The Reserve Bank of India (RBI) issued the first set of guidelines for digital lending to crack down on illegal activities.

Key Takeaways 

  • These guidelines are followed by a Working Group on Digital Lending recommendation. 

The RBI guidelines on digital lending.

  • Loans only through the Regulated Entities:
  • All loan disbursals and repayments will be required to be executed only between the borrower’s bank accounts and the Regulated Entities (RE)-such as a bank or a non­banking financial company.
  • The Lending Service Provider (LSP) fee:
  • Any fees, charges, etc., payable to LSPs in the credit intermediation process shall be paid directly by RE and not by the borrower.
  • The Key Fact Statement (KFS):
  • A standardized Key Fact Statement (KFS) must be provided to the borrower before executing the loan contract.
  • All-inclusive cost of digital loans in the form of an Annual Percentage Rate (APR) is required to be disclosed to the borrowers.
  • Automatic increase in credit limit:
  • Automatic increase the credit limit without the explicit consent of the borrower is prohibited.
  •  A cooling-off period:
  • A cooling-off/ look-up period during which the borrowers can exit digital loans by paying the principal and the proportionate Annual Percentage Rate (APR) without penalty shall be provided as part of the loan contract.
  • Complaint redressal mechanism:
  • As per extant RBI guidelines, if any complaint lodged by the borrower is not resolved by the Regulated Entities (RE) within Within the stipulated period (currently 30 days), he/she can lodge a complaint under the Reserve Bank – Integrated Ombudsman Scheme.
  • Data collection:
  • Data collected by Digital Lending Apps (DLA) should be need-based, have clear audit trails, and be only done with the prior explicit consent of the borrower.

Digital Lending 

  • It means lending through web platforms or mobile apps by taking advantage of technology for authentication and credit assessment.
  • Example-Farmart, Flexiloans.

Importance of Digital Lending

  • Financial inclusion:
  •  It helps in meeting the huge unmet credit needs, particularly in the microenterprise and low-income consumer segments in India.
  • Reduce Borrowing from informal channels:
  • It helps in reducing informal borrowings, such as money lenders, as it simplifies the process of borrowing.
  • Lower cost for the lender:
  • Since almost all activities take place in digital format, there is little investment in physical assets, such as buildings, reducing costs.
  • It can meet rural credit needs:
  • Since more than 50 per cent of the Indian population inhabits rural areas, most banks are in urban areas. Digital lending platforms might bridge this gap.
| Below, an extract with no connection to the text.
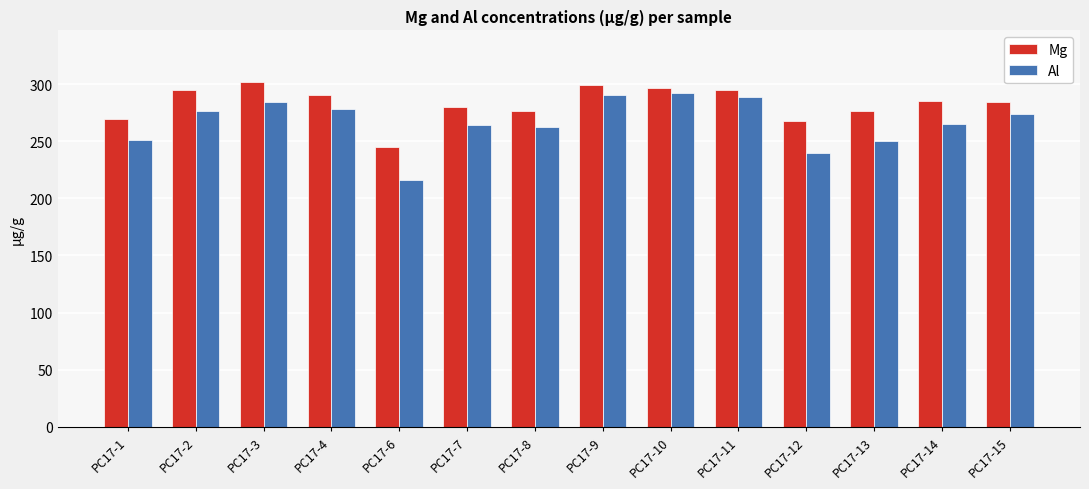

Does the chart contain any negative values?

No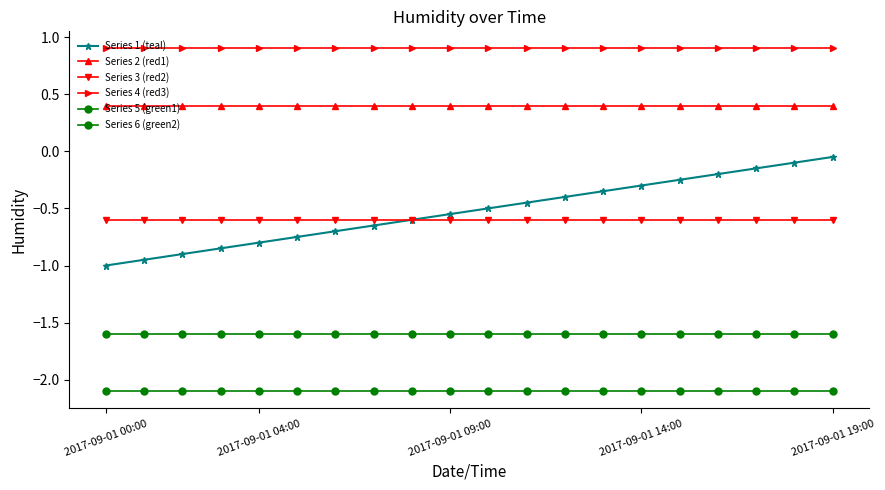

What is the difference between the second highest and second lowest values in the Series 1 (teal) series?

0.8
Challenges of digital lending

  • High charge of interest:
  • Some of the digital lending platforms charge excessive rates of interest and additional hidden charges.
  • Misuse of data:
  • There is a probability of misuse of customer data that customers provided during taking loans.
  • Acquiring customers:
  • Most platforms rely on credit reports and third-party underwriting systems to evaluate the risk profile of the customer.
  • The level playing field gives little room for aggressive play in terms of loan amount or interest rate eligibility.
  • May lead to rising NPA:
  • since there is no security or collateral for lending, the lender cannot confiscate the assets. It may further exacerbate the Non-Performing Assets (NPA) crisis.

Way forward.

  • Separate legislation should be enacted to oversee such lending.
  • Setup a nodal agency to vet the digital lending apps.
  • A Self-Regulatory Organization should be set up for participants in the digital lending ecosystem.
  • Develop certain baseline technology standards and compliance with those standards as a pre-condition for offering digital lending solutions.
  • Disbursement of loans should be made directly into borrowers’ bank accounts, and servicing of loans should be done only through the bank accounts of the digital lenders.
  • All data collection must require the prior consent of borrowers and come ‘with verifiable audit trails, and the data itself ought to be stored locally.